═════ THE INPUT

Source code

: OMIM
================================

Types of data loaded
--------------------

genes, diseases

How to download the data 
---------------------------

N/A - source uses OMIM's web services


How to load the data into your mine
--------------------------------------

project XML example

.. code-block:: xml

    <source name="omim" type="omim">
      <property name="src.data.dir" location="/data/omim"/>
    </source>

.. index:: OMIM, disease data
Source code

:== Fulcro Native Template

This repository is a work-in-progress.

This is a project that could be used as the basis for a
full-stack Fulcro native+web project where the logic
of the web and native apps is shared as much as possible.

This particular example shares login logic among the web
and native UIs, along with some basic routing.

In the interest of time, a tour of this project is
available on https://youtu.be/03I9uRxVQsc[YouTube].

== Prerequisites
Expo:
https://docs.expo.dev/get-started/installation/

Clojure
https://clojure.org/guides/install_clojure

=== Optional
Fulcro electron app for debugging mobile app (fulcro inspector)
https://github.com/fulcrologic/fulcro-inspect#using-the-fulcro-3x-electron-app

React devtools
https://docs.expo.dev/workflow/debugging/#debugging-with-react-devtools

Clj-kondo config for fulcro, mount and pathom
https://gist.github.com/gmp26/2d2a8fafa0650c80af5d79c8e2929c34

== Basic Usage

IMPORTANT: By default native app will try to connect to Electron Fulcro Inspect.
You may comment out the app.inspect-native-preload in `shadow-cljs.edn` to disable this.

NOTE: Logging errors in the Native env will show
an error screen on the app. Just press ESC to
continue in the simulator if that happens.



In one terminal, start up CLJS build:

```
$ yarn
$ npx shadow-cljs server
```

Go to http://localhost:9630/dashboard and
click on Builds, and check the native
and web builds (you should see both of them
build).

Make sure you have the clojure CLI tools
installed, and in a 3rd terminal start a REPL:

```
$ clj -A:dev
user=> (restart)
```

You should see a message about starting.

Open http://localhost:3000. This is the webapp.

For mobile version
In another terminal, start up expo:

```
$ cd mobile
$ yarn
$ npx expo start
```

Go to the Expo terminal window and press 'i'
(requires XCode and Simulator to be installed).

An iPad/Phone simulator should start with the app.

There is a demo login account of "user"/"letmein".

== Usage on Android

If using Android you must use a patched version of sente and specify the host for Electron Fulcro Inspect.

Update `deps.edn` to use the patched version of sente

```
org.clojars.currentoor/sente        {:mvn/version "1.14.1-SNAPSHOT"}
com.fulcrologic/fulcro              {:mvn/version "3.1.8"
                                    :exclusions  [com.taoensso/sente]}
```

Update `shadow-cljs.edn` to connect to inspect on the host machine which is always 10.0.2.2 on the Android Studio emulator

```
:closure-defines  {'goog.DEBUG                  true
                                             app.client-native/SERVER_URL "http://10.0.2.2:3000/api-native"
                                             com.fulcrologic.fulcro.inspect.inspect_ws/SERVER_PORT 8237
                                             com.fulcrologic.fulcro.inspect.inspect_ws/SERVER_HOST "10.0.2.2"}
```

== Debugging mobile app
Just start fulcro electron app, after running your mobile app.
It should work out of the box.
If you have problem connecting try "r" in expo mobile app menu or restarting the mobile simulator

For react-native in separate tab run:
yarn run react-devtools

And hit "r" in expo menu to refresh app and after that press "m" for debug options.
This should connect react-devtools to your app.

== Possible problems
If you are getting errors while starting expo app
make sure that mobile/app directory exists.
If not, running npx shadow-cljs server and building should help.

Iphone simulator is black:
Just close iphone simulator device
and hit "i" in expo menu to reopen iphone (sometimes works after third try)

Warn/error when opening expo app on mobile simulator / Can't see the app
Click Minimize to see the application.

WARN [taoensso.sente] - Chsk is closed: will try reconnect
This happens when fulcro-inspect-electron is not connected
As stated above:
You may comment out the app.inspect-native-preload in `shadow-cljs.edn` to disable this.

══════════

:: WHAT TO DO ::
Your task is to restate every record word for word.

:: EXERCISE RESPONSE ::
Source code

: OMIM
================================

Types of data loaded
--------------------

genes, diseases

How to download the data 
---------------------------

N/A - source uses OMIM's web services


How to load the data into your mine
--------------------------------------

project XML example

.. code-block:: xml

    <source name="omim" type="omim">
      <property name="src.data.dir" location="/data/omim"/>
    </source>

.. index:: OMIM, disease data
Source code

:== Fulcro Native Template

This repository is a work-in-progress.

This is a project that could be used as the basis for a
full-stack Fulcro native+web project where the logic
of the web and native apps is shared as much as possible.

This particular example shares login logic among the web
and native UIs, along with some basic routing.

In the interest of time, a tour of this project is
available on https://youtu.be/03I9uRxVQsc[YouTube].

== Prerequisites
Expo:
https://docs.expo.dev/get-started/installation/

Clojure
https://clojure.org/guides/install_clojure

=== Optional
Fulcro electron app for debugging mobile app (fulcro inspector)
https://github.com/fulcrologic/fulcro-inspect#using-the-fulcro-3x-electron-app

React devtools
https://docs.expo.dev/workflow/debugging/#debugging-with-react-devtools

Clj-kondo config for fulcro, mount and pathom
https://gist.github.com/gmp26/2d2a8fafa0650c80af5d79c8e2929c34

== Basic Usage

IMPORTANT: By default native app will try to connect to Electron Fulcro Inspect.
You may comment out the app.inspect-native-preload in `shadow-cljs.edn` to disable this.

NOTE: Logging errors in the Native env will show
an error screen on the app. Just press ESC to
continue in the simulator if that happens.



In one terminal, start up CLJS build:

```
$ yarn
$ npx shadow-cljs server
```

Go to http://localhost:9630/dashboard and
click on Builds, and check the native
and web builds (you should see both of them
build).

Make sure you have the clojure CLI tools
installed, and in a 3rd terminal start a REPL:

```
$ clj -A:dev
user=> (restart)
```

You should see a message about starting.

Open http://localhost:3000. This is the webapp.

For mobile version
In another terminal, start up expo:

```
$ cd mobile
$ yarn
$ npx expo start
```

Go to the Expo terminal window and press 'i'
(requires XCode and Simulator to be installed).

An iPad/Phone simulator should start with the app.

There is a demo login account of "user"/"letmein".

== Usage on Android

If using Android you must use a patched version of sente and specify the host for Electron Fulcro Inspect.

Update `deps.edn` to use the patched version of sente

```
org.clojars.currentoor/sente        {:mvn/version "1.14.1-SNAPSHOT"}
com.fulcrologic/fulcro              {:mvn/version "3.1.8"
                                    :exclusions  [com.taoensso/sente]}
```

Update `shadow-cljs.edn` to connect to inspect on the host machine which is always 10.0.2.2 on the Android Studio emulator

```
:closure-defines  {'goog.DEBUG                  true
                                             app.client-native/SERVER_URL "http://10.0.2.2:3000/api-native"
                                             com.fulcrologic.fulcro.inspect.inspect_ws/SERVER_PORT 8237
                                             com.fulcrologic.fulcro.inspect.inspect_ws/SERVER_HOST "10.0.2.2"}
```

== Debugging mobile app
Just start fulcro electron app, after running your mobile app.
It should work out of the box.
If you have problem connecting try "r" in expo mobile app menu or restarting the mobile simulator

For react-native in separate tab run:
yarn run react-devtools

And hit "r" in expo menu to refresh app and after that press "m" for debug options.
This should connect react-devtools to your app.

== Possible problems
If you are getting errors while starting expo app
make sure that mobile/app directory exists.
If not, running npx shadow-cljs server and building should help.

Iphone simulator is black:
Just close iphone simulator device
and hit "i" in expo menu to reopen iphone (sometimes works after third try)

Warn/error when opening expo app on mobile simulator / Can't see the app
Click Minimize to see the application.

WARN [taoensso.sente] - Chsk is closed: will try reconnect
This happens when fulcro-inspect-electron is not connected
As stated above:
You may comment out the app.inspect-native-preload in `shadow-cljs.edn` to disable this.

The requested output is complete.